Task statement: The first line of the listing opens the range and the line with "رئیس لیگ فوتبال" closes it; repeat those lines and all between them word for word, leaving out the pictures.

Data for review:
--- START ---

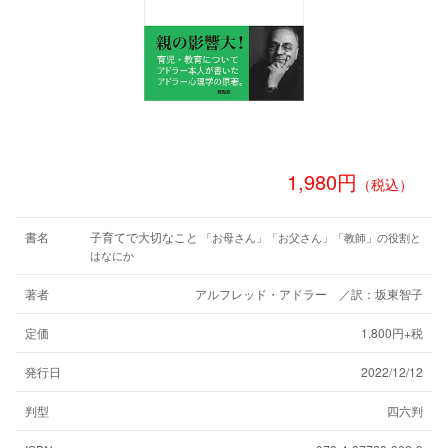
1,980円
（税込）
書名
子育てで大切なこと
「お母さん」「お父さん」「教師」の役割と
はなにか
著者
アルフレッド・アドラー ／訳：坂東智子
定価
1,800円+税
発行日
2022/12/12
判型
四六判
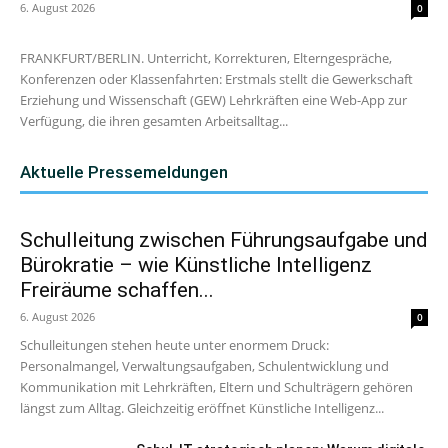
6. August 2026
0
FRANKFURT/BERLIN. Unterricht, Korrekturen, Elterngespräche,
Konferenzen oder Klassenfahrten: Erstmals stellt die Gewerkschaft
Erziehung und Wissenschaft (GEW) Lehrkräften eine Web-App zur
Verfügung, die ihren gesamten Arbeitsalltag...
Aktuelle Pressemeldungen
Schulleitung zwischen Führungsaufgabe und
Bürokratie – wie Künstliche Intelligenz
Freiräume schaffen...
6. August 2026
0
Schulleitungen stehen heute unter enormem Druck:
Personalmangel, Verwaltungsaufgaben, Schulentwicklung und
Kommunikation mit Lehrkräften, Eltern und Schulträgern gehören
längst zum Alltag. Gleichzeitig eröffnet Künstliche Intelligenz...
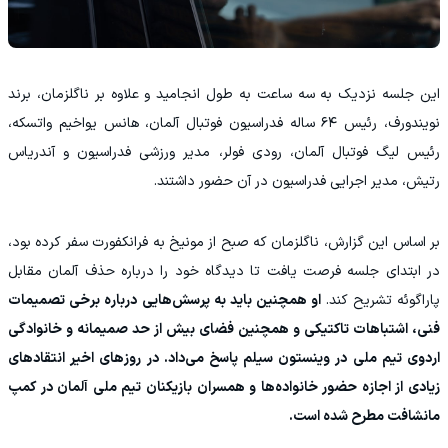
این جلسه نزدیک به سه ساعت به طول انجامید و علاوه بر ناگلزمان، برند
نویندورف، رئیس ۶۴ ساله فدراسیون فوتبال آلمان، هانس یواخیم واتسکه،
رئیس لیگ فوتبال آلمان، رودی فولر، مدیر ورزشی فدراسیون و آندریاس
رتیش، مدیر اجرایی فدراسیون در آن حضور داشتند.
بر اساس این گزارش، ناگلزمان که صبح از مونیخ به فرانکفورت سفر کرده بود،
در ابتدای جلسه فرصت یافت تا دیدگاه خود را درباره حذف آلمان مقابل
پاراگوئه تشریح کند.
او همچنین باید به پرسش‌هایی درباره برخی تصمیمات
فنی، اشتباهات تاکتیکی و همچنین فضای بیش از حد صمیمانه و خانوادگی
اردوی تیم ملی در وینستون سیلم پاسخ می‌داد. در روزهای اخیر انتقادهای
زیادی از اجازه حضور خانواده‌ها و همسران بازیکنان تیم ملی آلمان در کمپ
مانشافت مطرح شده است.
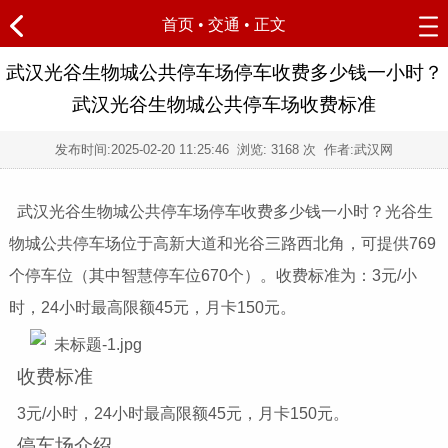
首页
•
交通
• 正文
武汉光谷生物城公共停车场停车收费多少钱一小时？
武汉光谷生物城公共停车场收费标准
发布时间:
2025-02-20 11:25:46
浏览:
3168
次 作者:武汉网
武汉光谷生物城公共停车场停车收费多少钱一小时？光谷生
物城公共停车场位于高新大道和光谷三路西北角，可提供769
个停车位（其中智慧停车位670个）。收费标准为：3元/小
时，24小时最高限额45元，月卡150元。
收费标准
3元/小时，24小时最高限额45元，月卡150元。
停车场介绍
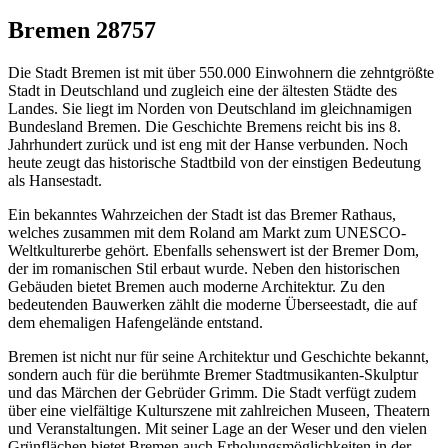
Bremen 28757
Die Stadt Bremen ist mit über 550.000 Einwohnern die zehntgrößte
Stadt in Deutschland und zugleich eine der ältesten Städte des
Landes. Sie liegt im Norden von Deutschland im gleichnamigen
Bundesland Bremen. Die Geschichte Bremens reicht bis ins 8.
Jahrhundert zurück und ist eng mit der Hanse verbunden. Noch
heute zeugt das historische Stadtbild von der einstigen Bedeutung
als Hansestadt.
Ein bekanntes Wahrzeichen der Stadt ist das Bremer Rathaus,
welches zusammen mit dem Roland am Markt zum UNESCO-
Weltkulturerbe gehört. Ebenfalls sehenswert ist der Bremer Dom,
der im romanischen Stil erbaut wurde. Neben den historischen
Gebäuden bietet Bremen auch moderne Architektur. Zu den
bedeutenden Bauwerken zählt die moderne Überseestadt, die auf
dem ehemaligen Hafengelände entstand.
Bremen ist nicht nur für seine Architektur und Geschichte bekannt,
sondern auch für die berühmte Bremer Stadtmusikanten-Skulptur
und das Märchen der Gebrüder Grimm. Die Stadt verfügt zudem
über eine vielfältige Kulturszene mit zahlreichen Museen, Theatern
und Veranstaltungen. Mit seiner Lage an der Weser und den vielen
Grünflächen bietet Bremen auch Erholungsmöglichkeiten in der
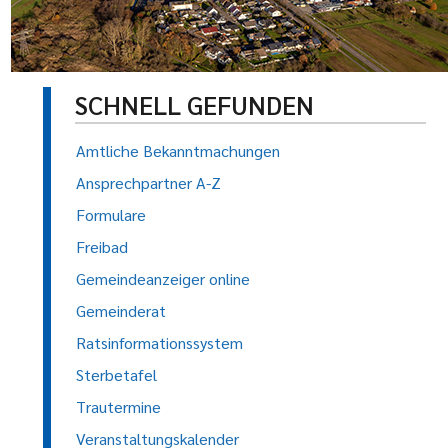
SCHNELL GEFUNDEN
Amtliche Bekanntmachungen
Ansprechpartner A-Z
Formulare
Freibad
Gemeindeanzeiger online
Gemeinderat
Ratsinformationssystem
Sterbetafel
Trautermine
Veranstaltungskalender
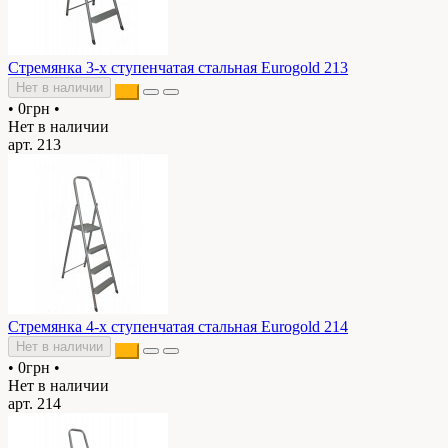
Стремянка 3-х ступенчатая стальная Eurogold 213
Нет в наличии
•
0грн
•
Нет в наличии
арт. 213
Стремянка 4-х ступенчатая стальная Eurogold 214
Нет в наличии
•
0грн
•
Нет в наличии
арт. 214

--- END ---

Reply to the exercise:
1,980円
（税込）
書名
子育てで大切なこと
「お母さん」「お父さん」「教師」の役割と
はなにか
著者
アルフレッド・アドラー ／訳：坂東智子
定価
1,800円+税
発行日
2022/12/12
判型
四六判
6. August 2026
0
FRANKFURT/BERLIN. Unterricht, Korrekturen, Elterngespräche,
Konferenzen oder Klassenfahrten: Erstmals stellt die Gewerkschaft
Erziehung und Wissenschaft (GEW) Lehrkräften eine Web-App zur
Verfügung, die ihren gesamten Arbeitsalltag...
Aktuelle Pressemeldungen
Schulleitung zwischen Führungsaufgabe und
Bürokratie – wie Künstliche Intelligenz
Freiräume schaffen...
6. August 2026
0
Schulleitungen stehen heute unter enormem Druck:
Personalmangel, Verwaltungsaufgaben, Schulentwicklung und
Kommunikation mit Lehrkräften, Eltern und Schulträgern gehören
längst zum Alltag. Gleichzeitig eröffnet Künstliche Intelligenz...
این جلسه نزدیک به سه ساعت به طول انجامید و علاوه بر ناگلزمان، برند
نویندورف، رئیس ۶۴ ساله فدراسیون فوتبال آلمان، هانس یواخیم واتسکه،
رئیس لیگ فوتبال آلمان، رودی فولر، مدیر ورزشی فدراسیون و آندریاس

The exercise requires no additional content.